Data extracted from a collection
──────────

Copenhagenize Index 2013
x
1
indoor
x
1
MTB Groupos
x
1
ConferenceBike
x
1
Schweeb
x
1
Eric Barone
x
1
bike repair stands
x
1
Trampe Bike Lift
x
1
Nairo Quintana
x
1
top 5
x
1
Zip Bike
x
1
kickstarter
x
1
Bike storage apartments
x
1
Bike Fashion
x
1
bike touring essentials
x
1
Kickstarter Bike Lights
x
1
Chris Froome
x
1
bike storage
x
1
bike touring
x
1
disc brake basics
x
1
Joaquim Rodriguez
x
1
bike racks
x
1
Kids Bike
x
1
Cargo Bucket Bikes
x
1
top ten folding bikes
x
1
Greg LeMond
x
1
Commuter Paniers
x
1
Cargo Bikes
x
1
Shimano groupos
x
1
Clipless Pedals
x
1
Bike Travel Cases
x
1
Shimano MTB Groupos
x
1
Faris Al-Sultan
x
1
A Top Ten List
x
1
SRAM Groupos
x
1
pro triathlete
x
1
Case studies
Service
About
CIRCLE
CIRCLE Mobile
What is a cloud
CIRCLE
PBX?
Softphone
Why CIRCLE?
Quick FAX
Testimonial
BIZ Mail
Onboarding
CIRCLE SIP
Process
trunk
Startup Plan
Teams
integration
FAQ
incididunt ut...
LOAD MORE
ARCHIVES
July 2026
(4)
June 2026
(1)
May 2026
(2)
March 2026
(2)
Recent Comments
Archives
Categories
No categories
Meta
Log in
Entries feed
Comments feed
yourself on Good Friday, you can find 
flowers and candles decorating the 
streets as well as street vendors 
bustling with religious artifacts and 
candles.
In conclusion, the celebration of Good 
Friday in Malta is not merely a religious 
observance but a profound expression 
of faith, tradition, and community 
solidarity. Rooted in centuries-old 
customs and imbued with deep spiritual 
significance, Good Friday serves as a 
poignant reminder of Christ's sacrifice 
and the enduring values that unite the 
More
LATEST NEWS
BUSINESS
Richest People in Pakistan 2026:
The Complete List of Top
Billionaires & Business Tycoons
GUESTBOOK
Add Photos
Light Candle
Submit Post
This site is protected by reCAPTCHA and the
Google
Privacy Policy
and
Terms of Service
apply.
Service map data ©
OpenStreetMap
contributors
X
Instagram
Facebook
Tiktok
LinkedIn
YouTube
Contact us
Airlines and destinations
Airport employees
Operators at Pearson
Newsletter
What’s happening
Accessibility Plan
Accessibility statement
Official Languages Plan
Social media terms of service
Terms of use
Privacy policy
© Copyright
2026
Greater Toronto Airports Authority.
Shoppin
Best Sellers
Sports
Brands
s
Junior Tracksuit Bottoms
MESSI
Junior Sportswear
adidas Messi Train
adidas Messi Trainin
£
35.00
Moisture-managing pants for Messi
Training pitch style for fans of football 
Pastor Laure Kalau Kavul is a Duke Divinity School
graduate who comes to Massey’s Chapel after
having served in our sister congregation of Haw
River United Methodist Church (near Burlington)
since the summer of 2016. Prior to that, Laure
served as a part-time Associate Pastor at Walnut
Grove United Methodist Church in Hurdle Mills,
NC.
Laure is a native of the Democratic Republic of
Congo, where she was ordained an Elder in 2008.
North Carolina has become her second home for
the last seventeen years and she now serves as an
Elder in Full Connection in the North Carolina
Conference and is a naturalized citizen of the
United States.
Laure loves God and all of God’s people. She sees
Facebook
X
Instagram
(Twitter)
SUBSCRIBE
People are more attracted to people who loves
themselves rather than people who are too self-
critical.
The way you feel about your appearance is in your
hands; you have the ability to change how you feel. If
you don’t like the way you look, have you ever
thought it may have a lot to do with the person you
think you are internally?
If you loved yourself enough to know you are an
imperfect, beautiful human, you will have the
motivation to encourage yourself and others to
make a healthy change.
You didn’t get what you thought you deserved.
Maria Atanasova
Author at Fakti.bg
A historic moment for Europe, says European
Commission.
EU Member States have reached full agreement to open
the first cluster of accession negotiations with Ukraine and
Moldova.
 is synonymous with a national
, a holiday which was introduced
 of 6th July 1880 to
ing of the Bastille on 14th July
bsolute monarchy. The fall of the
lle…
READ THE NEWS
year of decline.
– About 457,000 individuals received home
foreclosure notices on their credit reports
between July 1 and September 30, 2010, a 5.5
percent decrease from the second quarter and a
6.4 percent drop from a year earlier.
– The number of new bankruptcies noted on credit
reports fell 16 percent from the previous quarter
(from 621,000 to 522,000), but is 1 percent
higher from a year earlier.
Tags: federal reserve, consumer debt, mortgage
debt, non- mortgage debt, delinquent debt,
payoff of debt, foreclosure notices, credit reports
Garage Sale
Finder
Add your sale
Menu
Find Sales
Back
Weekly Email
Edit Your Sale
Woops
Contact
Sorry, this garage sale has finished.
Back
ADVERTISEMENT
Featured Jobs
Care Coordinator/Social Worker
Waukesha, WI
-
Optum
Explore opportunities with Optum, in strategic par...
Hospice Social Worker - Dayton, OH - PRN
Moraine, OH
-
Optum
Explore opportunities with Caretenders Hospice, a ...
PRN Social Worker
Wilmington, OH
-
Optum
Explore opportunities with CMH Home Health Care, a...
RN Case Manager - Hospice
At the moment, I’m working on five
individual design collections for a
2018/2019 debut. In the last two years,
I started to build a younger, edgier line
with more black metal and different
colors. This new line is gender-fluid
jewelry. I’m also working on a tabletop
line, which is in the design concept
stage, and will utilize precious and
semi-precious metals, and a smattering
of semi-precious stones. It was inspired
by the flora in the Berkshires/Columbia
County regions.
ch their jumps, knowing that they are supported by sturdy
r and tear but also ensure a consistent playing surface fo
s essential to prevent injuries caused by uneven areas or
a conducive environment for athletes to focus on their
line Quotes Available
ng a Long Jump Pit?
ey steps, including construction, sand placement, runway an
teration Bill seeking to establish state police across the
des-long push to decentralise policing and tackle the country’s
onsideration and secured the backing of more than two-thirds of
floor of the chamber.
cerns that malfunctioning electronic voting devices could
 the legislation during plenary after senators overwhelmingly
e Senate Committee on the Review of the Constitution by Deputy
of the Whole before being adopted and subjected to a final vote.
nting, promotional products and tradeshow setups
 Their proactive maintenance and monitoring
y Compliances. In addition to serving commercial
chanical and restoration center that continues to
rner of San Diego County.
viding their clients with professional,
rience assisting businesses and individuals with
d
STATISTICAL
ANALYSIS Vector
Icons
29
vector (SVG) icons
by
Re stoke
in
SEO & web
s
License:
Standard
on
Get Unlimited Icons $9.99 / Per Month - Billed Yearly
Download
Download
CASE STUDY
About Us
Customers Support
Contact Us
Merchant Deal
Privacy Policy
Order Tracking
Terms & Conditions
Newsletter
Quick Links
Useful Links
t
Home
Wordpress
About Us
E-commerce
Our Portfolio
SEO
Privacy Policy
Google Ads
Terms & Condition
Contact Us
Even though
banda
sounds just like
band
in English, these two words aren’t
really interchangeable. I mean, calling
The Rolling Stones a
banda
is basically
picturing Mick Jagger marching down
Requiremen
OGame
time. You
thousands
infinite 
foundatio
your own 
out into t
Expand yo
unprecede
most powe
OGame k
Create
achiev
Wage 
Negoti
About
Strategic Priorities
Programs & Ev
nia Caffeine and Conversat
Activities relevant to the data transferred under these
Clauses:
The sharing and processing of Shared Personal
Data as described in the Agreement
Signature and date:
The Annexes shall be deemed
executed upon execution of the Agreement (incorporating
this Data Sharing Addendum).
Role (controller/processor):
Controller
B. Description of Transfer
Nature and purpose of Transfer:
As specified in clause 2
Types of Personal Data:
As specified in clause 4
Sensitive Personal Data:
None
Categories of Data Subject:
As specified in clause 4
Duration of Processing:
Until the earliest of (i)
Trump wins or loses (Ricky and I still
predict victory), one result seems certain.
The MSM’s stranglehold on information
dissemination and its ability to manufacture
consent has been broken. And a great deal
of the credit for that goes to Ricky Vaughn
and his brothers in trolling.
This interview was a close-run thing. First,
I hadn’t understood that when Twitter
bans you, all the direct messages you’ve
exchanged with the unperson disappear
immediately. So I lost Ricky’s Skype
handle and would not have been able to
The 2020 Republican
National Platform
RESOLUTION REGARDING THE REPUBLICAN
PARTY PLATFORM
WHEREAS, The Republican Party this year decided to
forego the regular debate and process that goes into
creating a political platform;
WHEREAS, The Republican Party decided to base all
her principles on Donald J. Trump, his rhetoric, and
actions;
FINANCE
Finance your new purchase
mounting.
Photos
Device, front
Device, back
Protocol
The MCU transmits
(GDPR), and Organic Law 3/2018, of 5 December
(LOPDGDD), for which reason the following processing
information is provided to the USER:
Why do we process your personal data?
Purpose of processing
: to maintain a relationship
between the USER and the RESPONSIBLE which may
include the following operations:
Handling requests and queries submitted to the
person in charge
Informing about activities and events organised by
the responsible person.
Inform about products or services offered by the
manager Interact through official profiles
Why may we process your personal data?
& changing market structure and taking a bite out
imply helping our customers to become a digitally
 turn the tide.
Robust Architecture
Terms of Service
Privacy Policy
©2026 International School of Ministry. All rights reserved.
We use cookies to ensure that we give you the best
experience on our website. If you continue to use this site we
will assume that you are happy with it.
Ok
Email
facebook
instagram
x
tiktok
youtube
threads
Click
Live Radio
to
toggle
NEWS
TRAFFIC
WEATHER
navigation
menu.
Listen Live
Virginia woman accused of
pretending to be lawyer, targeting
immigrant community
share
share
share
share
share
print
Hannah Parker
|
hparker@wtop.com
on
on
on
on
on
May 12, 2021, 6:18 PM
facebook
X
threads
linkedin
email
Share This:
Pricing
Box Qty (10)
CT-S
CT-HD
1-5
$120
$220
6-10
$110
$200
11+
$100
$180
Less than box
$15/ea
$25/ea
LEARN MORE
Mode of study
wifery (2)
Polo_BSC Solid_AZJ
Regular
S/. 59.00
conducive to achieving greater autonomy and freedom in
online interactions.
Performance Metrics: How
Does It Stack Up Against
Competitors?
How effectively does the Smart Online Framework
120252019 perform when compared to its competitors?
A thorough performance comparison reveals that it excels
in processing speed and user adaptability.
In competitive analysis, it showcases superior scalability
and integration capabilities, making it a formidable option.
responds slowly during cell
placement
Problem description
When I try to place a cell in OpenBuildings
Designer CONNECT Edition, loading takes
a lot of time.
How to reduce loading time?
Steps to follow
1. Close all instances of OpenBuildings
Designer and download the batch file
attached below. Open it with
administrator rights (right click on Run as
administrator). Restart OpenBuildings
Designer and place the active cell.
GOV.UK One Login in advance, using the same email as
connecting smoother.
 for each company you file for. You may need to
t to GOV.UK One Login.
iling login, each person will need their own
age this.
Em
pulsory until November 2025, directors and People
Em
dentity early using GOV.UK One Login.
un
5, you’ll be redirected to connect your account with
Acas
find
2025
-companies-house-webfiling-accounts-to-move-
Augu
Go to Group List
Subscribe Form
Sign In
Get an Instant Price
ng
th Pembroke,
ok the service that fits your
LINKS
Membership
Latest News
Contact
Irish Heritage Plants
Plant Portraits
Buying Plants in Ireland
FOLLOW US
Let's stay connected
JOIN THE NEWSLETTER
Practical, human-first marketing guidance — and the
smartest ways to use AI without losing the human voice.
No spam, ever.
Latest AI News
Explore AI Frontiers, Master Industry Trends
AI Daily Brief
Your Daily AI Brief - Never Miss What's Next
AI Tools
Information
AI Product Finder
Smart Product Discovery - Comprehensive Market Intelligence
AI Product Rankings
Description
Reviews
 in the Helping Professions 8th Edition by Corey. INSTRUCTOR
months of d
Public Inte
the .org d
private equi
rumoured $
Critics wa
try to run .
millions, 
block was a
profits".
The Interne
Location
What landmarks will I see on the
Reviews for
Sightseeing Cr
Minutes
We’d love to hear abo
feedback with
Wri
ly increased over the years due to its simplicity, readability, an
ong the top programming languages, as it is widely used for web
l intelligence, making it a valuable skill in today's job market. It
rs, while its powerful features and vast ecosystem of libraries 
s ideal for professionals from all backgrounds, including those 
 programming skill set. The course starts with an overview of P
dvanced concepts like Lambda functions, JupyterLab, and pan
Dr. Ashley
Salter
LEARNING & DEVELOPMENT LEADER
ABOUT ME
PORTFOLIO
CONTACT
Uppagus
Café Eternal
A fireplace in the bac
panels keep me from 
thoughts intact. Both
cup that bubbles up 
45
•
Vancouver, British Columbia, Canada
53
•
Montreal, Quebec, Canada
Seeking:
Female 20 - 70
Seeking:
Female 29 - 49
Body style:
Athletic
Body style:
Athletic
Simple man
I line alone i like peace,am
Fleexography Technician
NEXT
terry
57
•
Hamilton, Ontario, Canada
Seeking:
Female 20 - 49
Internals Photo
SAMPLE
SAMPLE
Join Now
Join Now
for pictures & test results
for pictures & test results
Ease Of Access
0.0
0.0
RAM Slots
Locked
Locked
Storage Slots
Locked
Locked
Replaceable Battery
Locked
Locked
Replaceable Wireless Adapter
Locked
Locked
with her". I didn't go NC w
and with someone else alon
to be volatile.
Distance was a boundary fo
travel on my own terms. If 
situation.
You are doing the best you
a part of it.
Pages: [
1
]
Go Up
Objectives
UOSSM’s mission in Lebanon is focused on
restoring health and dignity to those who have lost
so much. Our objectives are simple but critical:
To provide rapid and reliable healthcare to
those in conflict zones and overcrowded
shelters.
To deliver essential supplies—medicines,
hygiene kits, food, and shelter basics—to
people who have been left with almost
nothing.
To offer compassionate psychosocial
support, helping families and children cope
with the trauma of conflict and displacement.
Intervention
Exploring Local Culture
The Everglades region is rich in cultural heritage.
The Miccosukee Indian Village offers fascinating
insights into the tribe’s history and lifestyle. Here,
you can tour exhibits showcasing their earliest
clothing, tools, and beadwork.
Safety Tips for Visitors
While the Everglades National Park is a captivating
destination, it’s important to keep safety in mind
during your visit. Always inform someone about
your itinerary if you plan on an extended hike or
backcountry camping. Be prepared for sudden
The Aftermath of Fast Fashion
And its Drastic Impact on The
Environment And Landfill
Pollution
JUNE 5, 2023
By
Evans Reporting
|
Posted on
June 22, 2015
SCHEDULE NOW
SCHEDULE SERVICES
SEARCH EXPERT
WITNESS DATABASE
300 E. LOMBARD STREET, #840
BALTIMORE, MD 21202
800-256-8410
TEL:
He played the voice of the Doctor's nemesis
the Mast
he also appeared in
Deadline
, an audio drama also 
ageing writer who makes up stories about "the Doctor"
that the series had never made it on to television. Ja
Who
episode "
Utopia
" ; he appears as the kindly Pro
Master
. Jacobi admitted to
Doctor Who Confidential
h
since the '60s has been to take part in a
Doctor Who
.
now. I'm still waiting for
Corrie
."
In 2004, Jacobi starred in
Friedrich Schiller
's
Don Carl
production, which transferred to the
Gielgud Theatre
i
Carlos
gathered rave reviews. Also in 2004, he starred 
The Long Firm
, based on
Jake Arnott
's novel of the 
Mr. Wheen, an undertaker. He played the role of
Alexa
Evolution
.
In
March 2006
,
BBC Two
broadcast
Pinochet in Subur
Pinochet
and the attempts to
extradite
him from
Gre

──────────

**EXERCISE AIM:** Return a copy of every line in the records that includes the string "quarter".

**WRITTEN REPLY:**
percent decrease from the second quarter and a
reports fell 16 percent from the previous quarter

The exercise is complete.